Show Time for Shaw 

05/25/2010 12:01 am EST


Gavin Graham

Chief Strategy Officer, INTEGRIS Pension Management Ltd

The Canadian cable operator has placed a major bet on content with the purchase of CanWest Global's TV channels, writes Gavin Graham in The Income Investor.

In a bold move that few people saw coming, Shaw Communications (Toronto: SJR.B, NYSE: SJR) has gained control of some of the top specialty television channels in Canada. Earlier this month, the company announced it had spent $700 million to buy out Goldman Sachs Group's (NYSE: GS) 65% stake in CanWest Global's specialty TV operations, which consist of such well-known and profitable cable channels as History TV, HGTV, Showcase Diva, and the Food Network.

There was little movement in the price after the deal was announced. But Shaw's dividend has been increased each year and the shares yielded 4.6% based on Friday's closing price of C$19.20. 

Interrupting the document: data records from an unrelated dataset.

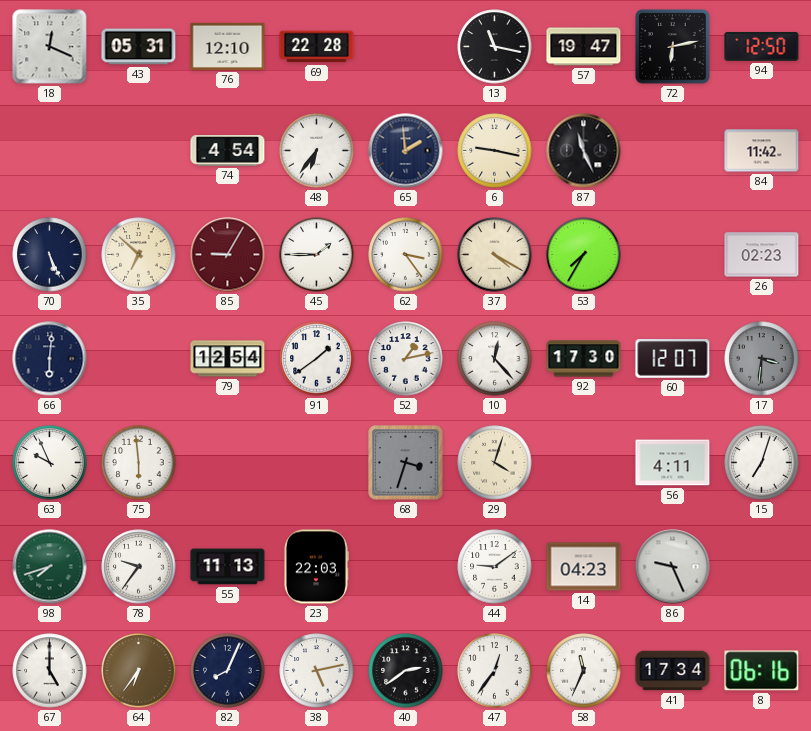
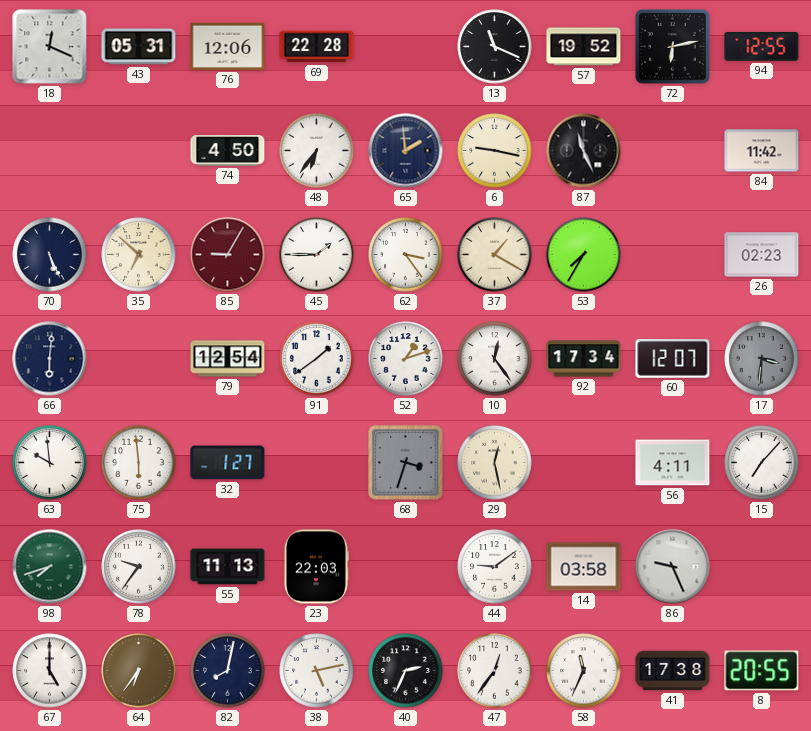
76: 12:10 -> 12:06
13: 11:17 -> 11:19
57: 19:47 -> 19:52
94: 12:50 -> 12:55
74: 4:54 -> 4:50
37: 4:20 -> 1:20
52: 1:13 -> 1:12
10: 12:23 -> 12:24
92: 17:30 -> 17:34
63: 9:56 -> 9:59
32: none -> 1:27
29: 4:03 -> 12:28
15: 7:03 -> 7:07
14: 04:23 -> 03:58
82: 8:04 -> 8:02
40: 2:39 -> 2:34
41: 17:34 -> 17:38
8: 06:16 -> 20:55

CanWest had acquired the specialty channels from Alliance Atlantis in 2007. To facilitate the purchase, the company created an unwieldy joint venture with Goldman Sachs as its heavy debt load did not allow CanWest to buy the channels outright. As well as these "crown jewels," Shaw also acquired Global TV, the number two conventional commercial TV network. 

"It makes us a major player in the communications industry and television industry in Canada," said company founder J.R. Shaw in explaining the move, which many observers felt was out of character for what until recently has been a staid, conservatively run cable company that seemed content to focus on its core business and avoid risky ventures. 

Debt ratings agencies confirmed that they would not be reviewing Shaw's investment grade rating. The major concern expressed over the deal was that previous marriages of media organizations mixing program content and distribution, such as cable or TV stations, have not proved to add much, if any, value.

Shaw is facing a challenge from Telus's Internet TV offering in British Columbia and Alberta, which has already gained more than 200,000 subscribers. As a result, Shaw is looking to launch wireless services next year as part of its counterattack. By adding wireless phone service, Shaw will be able to offer [a service bundle of] TV, Internet, phone, and mobile.

By having access to exclusive content from its own TV channels, Shaw feels it will have a vital distinguishing feature to make its offering more competitive. It will also have the resources to invest in new programming, particularly at Global, where the heavy debt taken on by [the prior owners] to buy Conrad Black's newspaper empire in 2000 meant it was outbid by CTV for the top-rated US shows. 

The jury remains out on whether content will prove to be a game winner for Shaw and the cost of their new wireless business will undoubtedly constrain dividend growth. But Shaw's track record in building and operating its business commands respect and deserves the benefit of the doubt from investors.